The Pacific Catastrophe Risk Insurance Pilot, which provides parametric insurance cover for tropical cyclone (typhoon) and earthquake, including tsunami, risks to a group of Pacific Islands, has made its first payout to Tonga after cyclone Ian.
The World Bank announced today that Tonga will receive an immediate payout of US $1.27 million to aid its recovery from Category 5 Cyclone Ian, which hit Tonga’s Ha’apai island group on January 11th and 12th of 2014 Cyclone Ian caused one death, displaced thousands and caused significant damage to crops and infrastructure. Some reports suggest that as much as 75% of buildings in some parts of Ha’apai were damaged, as well as power and communication networks.
This is a great example of why parametric triggers are so useful within insurance and reinsurance, allowing for a rapid payout to the policyholder affected by the catastrophe event. Parametric triggers are widely used in developing economies to provide rapid financial assistance after events, this is also why parametric triggers are suitable as an additional source of coverage in any catastrophe or severe weather prone region of the world, providing a payout directly linked to the severity of an event.
“Cyclone Ian has affected hundreds of families in several communities, destroying people’s homes and critical infrastructure such as health centers and schools,” commented Franz Drees-Gross, World Bank Country Director for the Pacific Islands. “Funds received under the scheme will allow the government to meet some of those urgent needs as they look to repair and rebuild in the days and weeks ahead.”
“The cash received from the catastrophe risk insurance pilot makes an important financial contribution for carrying out the government strategy for mitigating natural disasters, to ensure that response efforts to help the people of Ha’apai recover and return to their normal everyday lives can continue without interruption or delay,” said Minister of Finance and National Planning in Tonga, Hon. Dr. ‘Aisake Valu Eke.
There are six Pacific island nations currently signed up to the Pacific Catastrophe Risk Insurance Pilot, Tonga, Marshall Islands, Samoa, Solomon Islands, Vanuatu and most recent member the Cook Islands.

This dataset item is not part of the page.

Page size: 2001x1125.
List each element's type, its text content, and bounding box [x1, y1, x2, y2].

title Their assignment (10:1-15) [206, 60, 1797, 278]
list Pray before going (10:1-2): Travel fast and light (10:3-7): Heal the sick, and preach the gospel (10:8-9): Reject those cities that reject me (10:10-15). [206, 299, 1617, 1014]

The World Bank acts as an intermediary between Pacific island countries and a group of reinsurance firms who ultimately provide the protection, Sompo Japan Insurance, Mitsui Sumitomo Insurance, Tokio Marine & Nichido Fire Insurance and Swiss Re. The Government of Japan currently co-finances the insurance premiums of Tonga, Marshall Islands, Samoa, Solomon Islands and Vanuatu, while the Cook Islands fully fund their insurance premium themselves.
Disaster insurance coverage is much-needed by these nations, with some Pacific islands among the most exposed to natural catastrophes with average annual losses from disasters as high as 6.6% of GDP. Parametric triggers, which make payouts predictable and quick, provide a valuable risk financing mechanism.
The parametric Pacific Catastrophe Risk Insurance Pilot recently renewed its policies for the original five members and added the Cook Islands as a sixth.